Last week, as airport operations slowed across Kenya, the effects were immediate. Flights were delayed. Families were stranded. Cargo sat idle. Meetings were postponed. Social media erupted with frustration. But beneath the chaos was a valuable lesson: systems only work when everyone participates.
Reports from the week’s meetings indicated that on the first day of talks to resolve the deadlock, officials from the Kenya Airports Authority and other relevant agencies were present, but representatives of the Kenya Aviation Workers Union, KAWU, a key voice in the dispute, did not attend. No resolution was reached. Progress only started when all parties later sat together.
Clearly, alignment does not imply agreement. It signifies presence.
A close friend of mine experienced the high cost of misalignment in a deeply personal way. He was in Mombasa when the disruption happened. Months of planning had gone into his trip. A closed-door international leadership summit had invited him as the keynote speaker. Delegates had flown in from various countries. Strategic conversations were scheduled, and decisions were to be made in the room.
When flights were delayed, he made a desperate choice to take the SGR to Nairobi, hoping to catch his international connection. Time was against him. He missed the flight.
The business session continued without him, and naturally, the agenda moved forward in his absence. A room full of international delegates, who had traveled specifically to see him, sat in seats where his name was still on the program, but his voice was absent. I am sure his story is just one of thousands across the country this past week, some with far more painful consequences and less visibility. That is the unseen cost of misalignment. It’s not just inconvenience; it’s about reputation, trust, and missed opportunities.

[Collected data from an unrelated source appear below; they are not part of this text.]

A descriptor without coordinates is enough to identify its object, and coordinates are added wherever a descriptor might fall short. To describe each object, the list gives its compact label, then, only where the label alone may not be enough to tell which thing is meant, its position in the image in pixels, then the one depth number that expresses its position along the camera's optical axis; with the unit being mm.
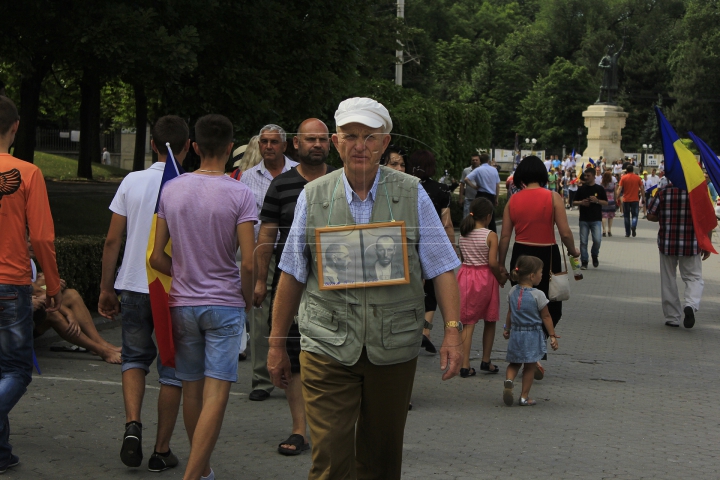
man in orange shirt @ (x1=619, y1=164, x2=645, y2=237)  24828
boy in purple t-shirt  4867
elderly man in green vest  3812
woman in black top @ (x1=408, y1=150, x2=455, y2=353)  7602
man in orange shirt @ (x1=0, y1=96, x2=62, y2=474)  5188
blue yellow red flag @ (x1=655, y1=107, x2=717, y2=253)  11312
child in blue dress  7293
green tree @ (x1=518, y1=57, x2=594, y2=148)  93438
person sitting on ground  8039
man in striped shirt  5512
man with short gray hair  6400
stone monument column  54188
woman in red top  8070
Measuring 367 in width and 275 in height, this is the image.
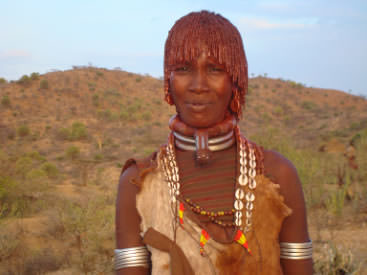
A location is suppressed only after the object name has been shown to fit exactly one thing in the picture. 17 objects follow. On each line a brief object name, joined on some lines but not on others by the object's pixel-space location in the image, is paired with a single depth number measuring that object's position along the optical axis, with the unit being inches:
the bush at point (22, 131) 983.0
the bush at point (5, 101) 1191.6
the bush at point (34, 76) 1441.9
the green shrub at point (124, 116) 1258.0
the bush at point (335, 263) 187.5
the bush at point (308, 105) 1717.5
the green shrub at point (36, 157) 662.5
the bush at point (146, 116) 1331.2
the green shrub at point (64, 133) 996.6
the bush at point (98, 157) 776.0
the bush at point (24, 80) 1408.7
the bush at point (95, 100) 1369.6
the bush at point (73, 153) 772.5
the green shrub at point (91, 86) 1481.7
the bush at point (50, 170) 580.7
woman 57.8
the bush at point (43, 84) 1386.6
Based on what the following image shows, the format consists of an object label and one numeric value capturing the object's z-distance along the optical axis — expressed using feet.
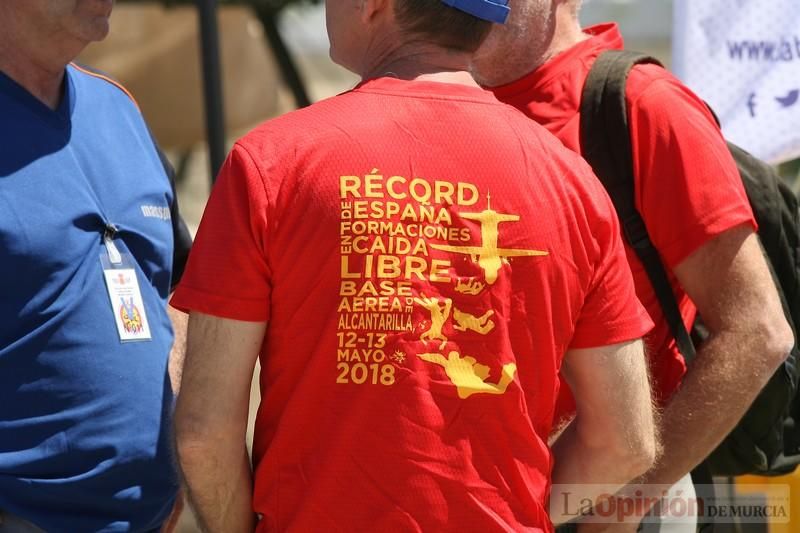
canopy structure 29.04
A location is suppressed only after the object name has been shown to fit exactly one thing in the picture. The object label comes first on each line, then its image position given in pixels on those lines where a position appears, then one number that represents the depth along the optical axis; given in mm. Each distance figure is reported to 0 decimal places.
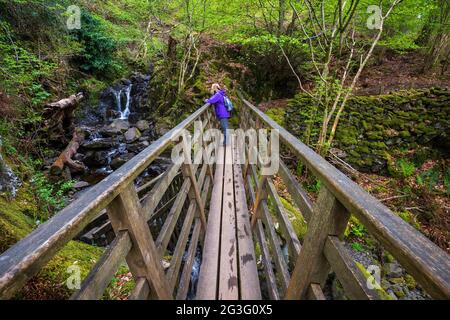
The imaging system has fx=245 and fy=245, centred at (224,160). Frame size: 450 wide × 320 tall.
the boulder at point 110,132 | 10688
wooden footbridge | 736
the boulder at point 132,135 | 10291
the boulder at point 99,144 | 9515
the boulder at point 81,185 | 7274
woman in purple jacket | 6430
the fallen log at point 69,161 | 7621
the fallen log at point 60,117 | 8438
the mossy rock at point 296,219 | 4279
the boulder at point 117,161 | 8724
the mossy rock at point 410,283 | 5062
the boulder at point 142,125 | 11023
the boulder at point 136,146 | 9706
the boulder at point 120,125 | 11188
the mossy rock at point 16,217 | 2684
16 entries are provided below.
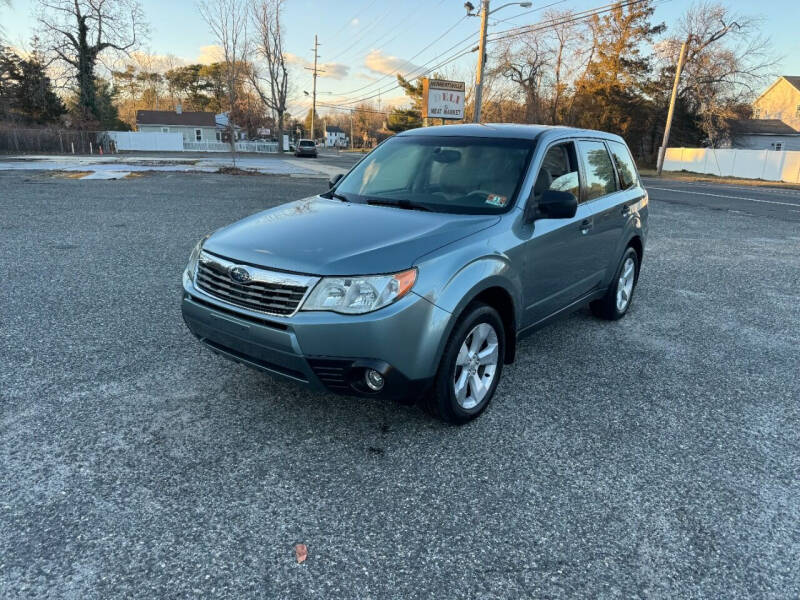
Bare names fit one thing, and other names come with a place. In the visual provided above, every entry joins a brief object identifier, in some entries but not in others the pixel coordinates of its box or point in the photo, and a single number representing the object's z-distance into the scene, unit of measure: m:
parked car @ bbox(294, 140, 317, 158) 50.06
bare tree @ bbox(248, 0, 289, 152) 52.19
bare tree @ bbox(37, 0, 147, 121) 47.22
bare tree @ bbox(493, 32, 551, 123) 54.59
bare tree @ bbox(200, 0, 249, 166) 27.20
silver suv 2.77
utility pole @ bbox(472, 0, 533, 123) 25.58
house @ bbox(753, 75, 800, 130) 54.72
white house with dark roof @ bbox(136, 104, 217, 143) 68.44
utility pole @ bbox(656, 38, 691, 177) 34.88
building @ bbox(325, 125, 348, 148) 128.38
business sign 27.89
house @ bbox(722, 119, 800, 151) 49.94
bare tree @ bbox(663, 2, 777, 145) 42.50
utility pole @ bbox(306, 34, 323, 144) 72.31
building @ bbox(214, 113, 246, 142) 71.12
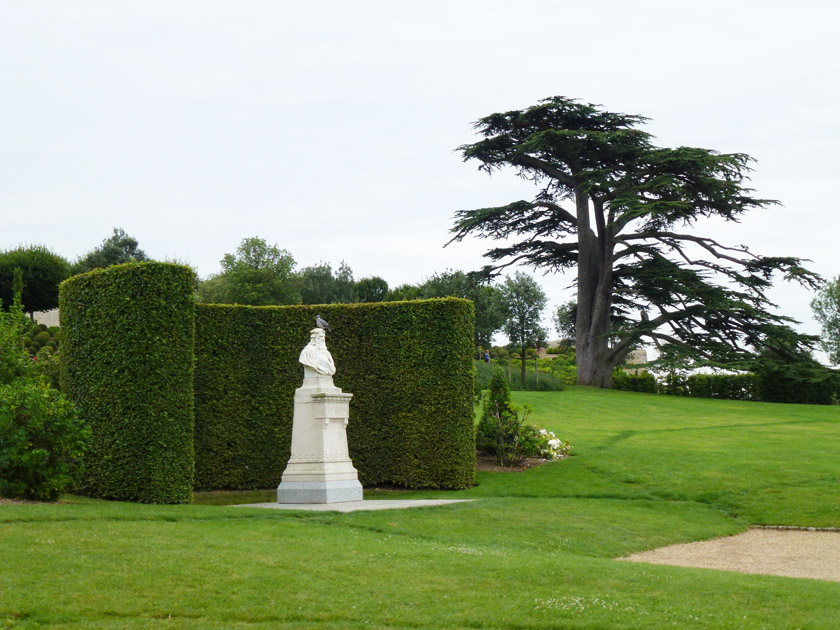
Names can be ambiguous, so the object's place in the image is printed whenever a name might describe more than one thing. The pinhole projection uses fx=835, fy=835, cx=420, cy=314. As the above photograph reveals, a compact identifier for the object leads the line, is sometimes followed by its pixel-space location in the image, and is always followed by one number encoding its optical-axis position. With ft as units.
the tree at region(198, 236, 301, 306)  187.11
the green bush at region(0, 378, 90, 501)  38.45
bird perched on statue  51.88
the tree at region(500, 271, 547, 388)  130.21
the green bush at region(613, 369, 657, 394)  132.36
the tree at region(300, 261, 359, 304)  217.36
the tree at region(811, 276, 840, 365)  213.46
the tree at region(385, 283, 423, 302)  215.10
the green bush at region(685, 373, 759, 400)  125.08
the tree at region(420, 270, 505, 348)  177.37
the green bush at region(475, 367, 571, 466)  63.05
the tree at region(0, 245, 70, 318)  147.74
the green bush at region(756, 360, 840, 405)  115.34
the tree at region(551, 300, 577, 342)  141.49
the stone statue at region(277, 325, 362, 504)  47.96
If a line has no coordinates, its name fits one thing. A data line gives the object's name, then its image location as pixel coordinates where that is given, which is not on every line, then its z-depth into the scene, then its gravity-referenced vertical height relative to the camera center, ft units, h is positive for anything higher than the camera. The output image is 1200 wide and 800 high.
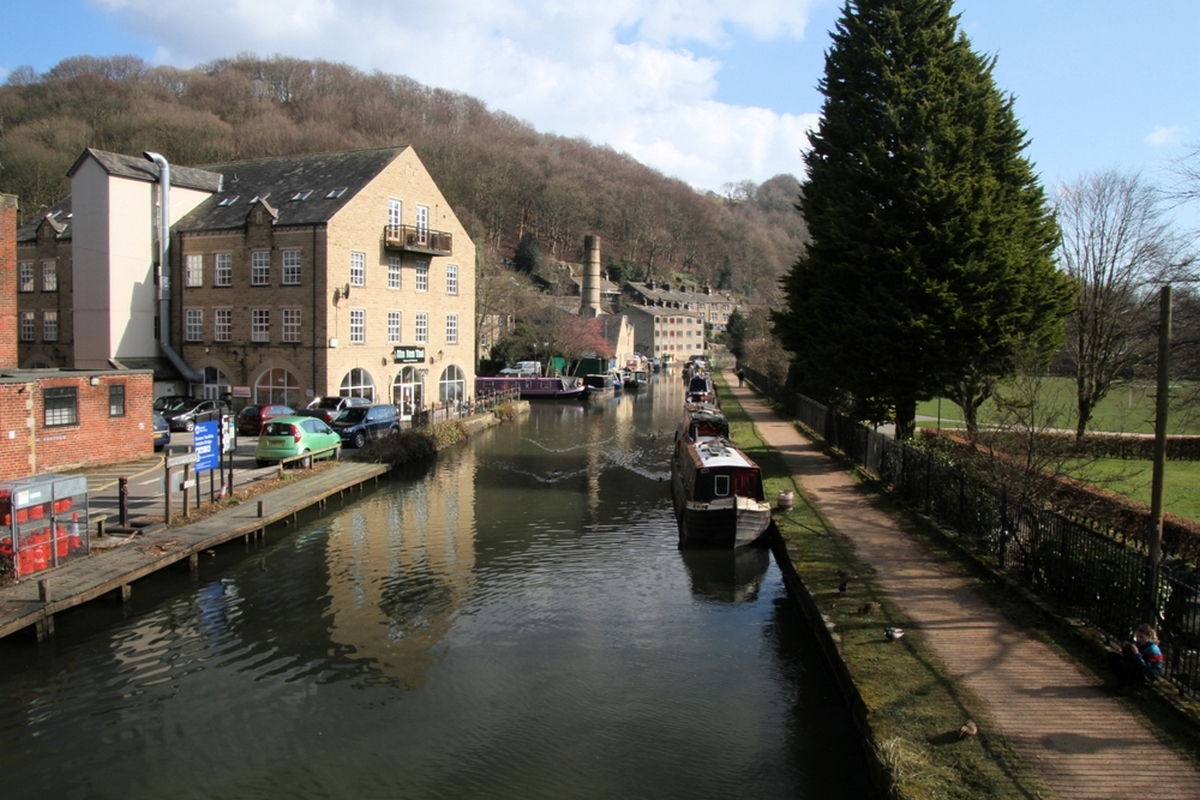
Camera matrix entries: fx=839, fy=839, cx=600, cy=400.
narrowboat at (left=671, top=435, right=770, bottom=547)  62.49 -11.14
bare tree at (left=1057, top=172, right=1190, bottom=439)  91.04 +6.15
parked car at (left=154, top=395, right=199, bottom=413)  109.60 -7.72
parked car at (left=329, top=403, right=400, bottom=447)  97.96 -9.11
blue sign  61.72 -7.52
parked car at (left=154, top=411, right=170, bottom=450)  89.88 -9.61
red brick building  66.18 -6.13
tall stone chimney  319.68 +29.18
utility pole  32.40 -3.55
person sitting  30.19 -10.79
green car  81.30 -9.22
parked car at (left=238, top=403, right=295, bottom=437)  103.24 -8.84
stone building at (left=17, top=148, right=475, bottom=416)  114.01 +9.89
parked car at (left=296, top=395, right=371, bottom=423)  106.52 -7.79
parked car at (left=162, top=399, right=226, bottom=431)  104.83 -8.76
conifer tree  77.00 +12.58
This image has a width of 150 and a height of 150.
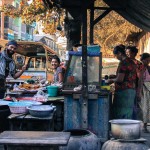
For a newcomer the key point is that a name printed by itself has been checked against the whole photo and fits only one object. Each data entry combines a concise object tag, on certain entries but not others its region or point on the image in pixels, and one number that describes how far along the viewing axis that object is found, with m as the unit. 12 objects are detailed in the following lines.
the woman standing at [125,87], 7.20
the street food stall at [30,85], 5.79
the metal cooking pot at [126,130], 5.27
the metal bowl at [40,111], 5.65
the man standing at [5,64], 7.60
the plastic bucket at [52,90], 7.14
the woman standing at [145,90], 8.70
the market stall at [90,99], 6.35
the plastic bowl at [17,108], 5.91
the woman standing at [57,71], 9.15
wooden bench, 4.38
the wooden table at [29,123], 5.71
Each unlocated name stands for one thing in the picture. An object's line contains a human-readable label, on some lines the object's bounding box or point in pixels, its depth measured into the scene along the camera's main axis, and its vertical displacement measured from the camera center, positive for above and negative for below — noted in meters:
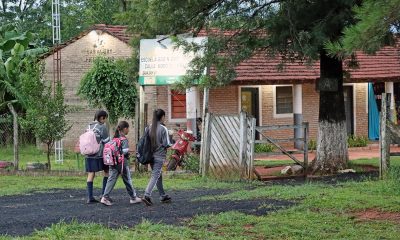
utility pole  25.21 +2.15
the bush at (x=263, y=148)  25.98 -1.23
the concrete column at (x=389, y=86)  29.09 +1.16
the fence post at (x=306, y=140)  17.64 -0.64
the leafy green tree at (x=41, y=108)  18.88 +0.21
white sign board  18.28 +1.40
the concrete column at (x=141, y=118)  18.56 -0.07
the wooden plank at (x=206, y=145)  17.23 -0.74
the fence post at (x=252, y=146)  16.62 -0.74
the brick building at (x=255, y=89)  26.30 +1.04
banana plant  23.91 +1.90
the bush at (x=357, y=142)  27.72 -1.09
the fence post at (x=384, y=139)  15.15 -0.53
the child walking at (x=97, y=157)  12.71 -0.76
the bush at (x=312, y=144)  27.16 -1.14
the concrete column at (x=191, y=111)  20.44 +0.13
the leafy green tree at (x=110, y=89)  23.89 +0.92
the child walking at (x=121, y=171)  12.23 -0.97
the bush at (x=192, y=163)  18.12 -1.26
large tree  15.97 +1.93
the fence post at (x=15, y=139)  19.11 -0.65
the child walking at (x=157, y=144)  12.12 -0.50
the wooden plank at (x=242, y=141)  16.72 -0.62
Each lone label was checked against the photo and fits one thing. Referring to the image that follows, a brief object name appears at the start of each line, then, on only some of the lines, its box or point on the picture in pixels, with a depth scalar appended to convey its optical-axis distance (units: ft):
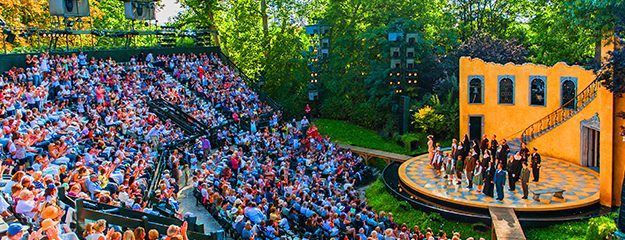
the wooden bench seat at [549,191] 62.90
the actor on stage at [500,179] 62.23
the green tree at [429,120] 100.53
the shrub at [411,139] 98.99
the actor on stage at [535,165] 68.90
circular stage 62.44
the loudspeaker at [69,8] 90.12
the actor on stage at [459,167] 70.85
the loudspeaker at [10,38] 80.33
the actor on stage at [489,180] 64.34
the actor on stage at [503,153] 69.87
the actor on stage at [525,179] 61.86
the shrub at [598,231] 51.65
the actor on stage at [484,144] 74.61
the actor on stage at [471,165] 66.59
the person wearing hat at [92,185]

Aviation is more than just transportation. It encompasses trade, tourism, exports, and investor confidence. It’s Kenya’s handshake to the world. When critical infrastructure becomes unreliable, the message to the economy is clear: risk has risen.
To understand what reliability makes possible, consider this: Dubai International Airport handled about 95 million passengers in 2025. That is nearly 11 times JKIA’s annual traffic of roughly 8.6 million passengers, according to available reports. Such a scale is no accident. It is achieved through disciplined systems that operate predictably every day of the year.
We often talk about sustainability using images of trees, carbon, and climate. But sustainability is also about reliability. It’s the certainty that systems will hold up under pressure. A nation that cannot ensure consistency cannot promise growth, investment, or trust.
If we are honest with ourselves, what does this moment require from us?
First, we must remember that presence acts as a policy tool. If you’re not at the table, you lose influence. For critical sectors, structured engagement needs to be formalized, with clear timelines for dialogue, automatic mediation triggers, and a culture that treats absence as a governance risk.
Second, predictability is like economic oxygen. Critical infrastructure needs continuity plans. Minimum service protocols, escalation procedures, and real-time communication maintain public confidence even during disputes.
Third, incentives must be aligned before a crisis. Many failures start quietly due to unresolved grievances, weak internal feedback, and reactive leadership. Discipline helps prevent drama.
Fourth, pain reminds us who genuinely bears the cost. When systems fail, it is not only executives who feel the impact. Farmers with perishable exports see their value decay by the hour. Tour operators face cancellations they cannot reverse. Students miss life-changing opportunities. Families lose money on non-refundable tickets. Workers give up wages they count on daily. And quietly, the national brand takes a reputational hit that takes much longer to recover from than the dispute itself.
Last week’s lesson is not about blame. It’s about design. Alignment is not about winning arguments. It is about showing up to protect every God-given opportunity. When presence becomes discipline, progress follows. May God help us strengthen that alignment. Think green. Act green.